At the last STRS Board meeting, a Board Member asked, “What would have happened to STRS’s return if it had used index investing?” In that meeting, CEM reported that STRS earns a return of 7% compared to its policy return (a.k.a. benchmark return) of 6.3%. Thus, they claimed that STRS outperformed its benchmark by 0.7%, i.e., by 70 basis points (bps). Let’s assume that is true. Does that mean that if STRS used index investing it would have only earned 6.3% as claimed by Callan (STRS’s investment consultant) and CEM? The answer is no. How is that possible? The rest of this essay provides the answer.

STRS, like most pensions, uses “custom benchmarks” and peer comparisons to evaluate its performance. But neither “custom benchmarks” nor peer comparisons are true benchmarks. A real benchmark measures what is known as opportunity cost, i.e., how much you would earn using passive investments rather than active investments.

Passive investments involve buying all publicly traded assets that satisfy certain fixed, publicly known criteria. For example, for the S & P 500, the criterion is to be among the 500 largest publicly traded corporations in the U.S. stock market.

Active investing means choosing some segment of a market, or within a segment picking certain players, who the investment manager thinks will be most likely to outperform the market segment within which the picked players lie.

One thing important to remember is every time someone buys a stock, someone else must be selling a stock. More specifically, for every winner there must be a loser, and the amount won by one party matches the amount lost by the other.
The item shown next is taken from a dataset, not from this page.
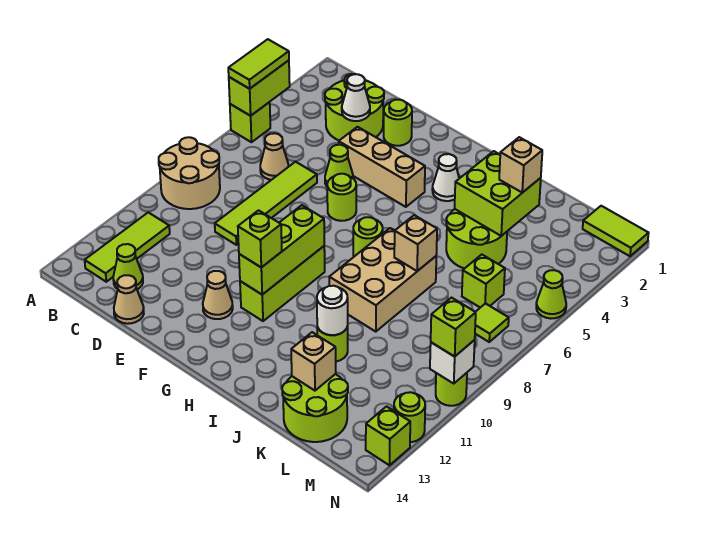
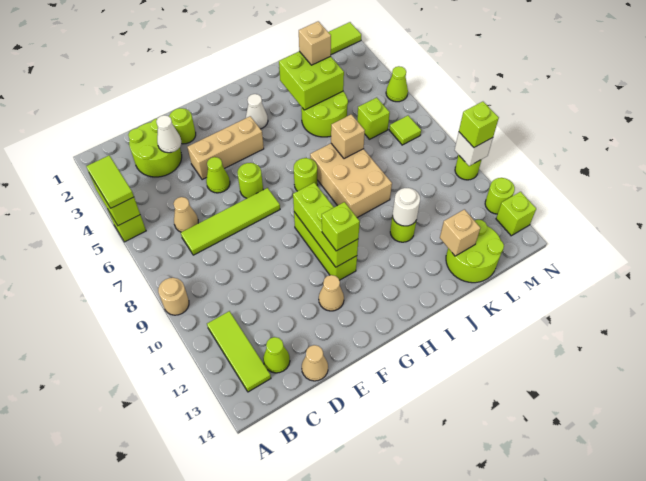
tan round brick A8:B9 level 1 -> tan round brick A9 level 1
lime tile D6:D9 level 1 -> lime tile C7:F7 level 1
That is, trading is a zero-sum game. But trading is not free! So, even those traders fortunate enough to win must still pay to trade, and those expenses make it exceedingly difficult to outperform the market on a consistent basis.

So, what most pension managers have figured out is that if they can create a custom benchmark for their style of investing, they have a better chance of beating that benchmark. Then the game that gets played is each pension compares its performance against its custom benchmark.

Think about it this way. Each pension creates a measuring stick that has an arbitrary length. Then it divides that arbitrary length into 12 equal parts. Pension A reports a score of 6 out of 12, and pension B reports a score of 4 out of 12.

Callan, CEM, and the STRS investment staff would declare pension A did better than pension B, i.e., pension A beat its peer pension B. But what if the stick that B is using is twice the length of A? If you use one common system of measurement (a.k.a. an index) and that index is feet and we find that pension A’s stick is 1 ft long, then pension A gained 6”. But since pension B’s stick is twice as long as A’s stick, it is 2 feet (divided into 12 equal parts). The two pensions are *not* using one common system of measurement! So, B’s score of 4 parts is really 8”, and it has outperformed pension A. The only way for us to truly know who is performing better is if we all use the same measuring stick -- one common system of measurement.

So, when Callan, CEM, and the investment staff reports that STRS gained 7% with a benchmark of 6.3% -- i.e., beat its benchmark by 70 bps -- and someone asks, what would STRS have earned if it had invested in index funds, the answer is not necessarily 6.3% because STRS’s benchmark is not a true index. Suppose the S & P 500 index went up 7.1% and to buy that index fund STRS would have paid .02% (2 BPS). It would have earned 7.08% after expenses, i.e., slightly less than the index. But it still would have outperformed STRS which only earned 7%.

Richard Ennis, who helped create the field of institutional investment consulting at A.G. Becker & Co. and founded EnnisKnupp (the firm Ohio hired to help clean up the Ohio Bureau of Workers Compensation after Coingate), analyzed STRS’s performance using a weighted average of three indices. They were the Russell 3000, the MSCI ACWI ex US Hedged (Morgan Stanley Capital International All Country World Index excluding the U.S.), and the Bloomberg U.S. Ag (Total U.S. Bond Market Index). Ennis’ weighted average of the three indices outperformed STRS by **87 bps** between 2009 and 2021. During that period, STRS had an annualized net return of 8.18%, whereas Ennis’ weighted average of the three indices specified above -- a diversified passive portfolio of stocks and bonds -- earned 9.06%.

So, once again it would appear that when asked a simple question, we did not hear the simple truth. That makes it hard to build trust, which everyone seems to agree is important. If we are to work together to solve the problems facing our pension, then the Board must speak with one voice and demand the truth. Only then will we start moving STRS in a direction where it can give members the pension they were promised, full retirement benefits at 30 years and a COLA.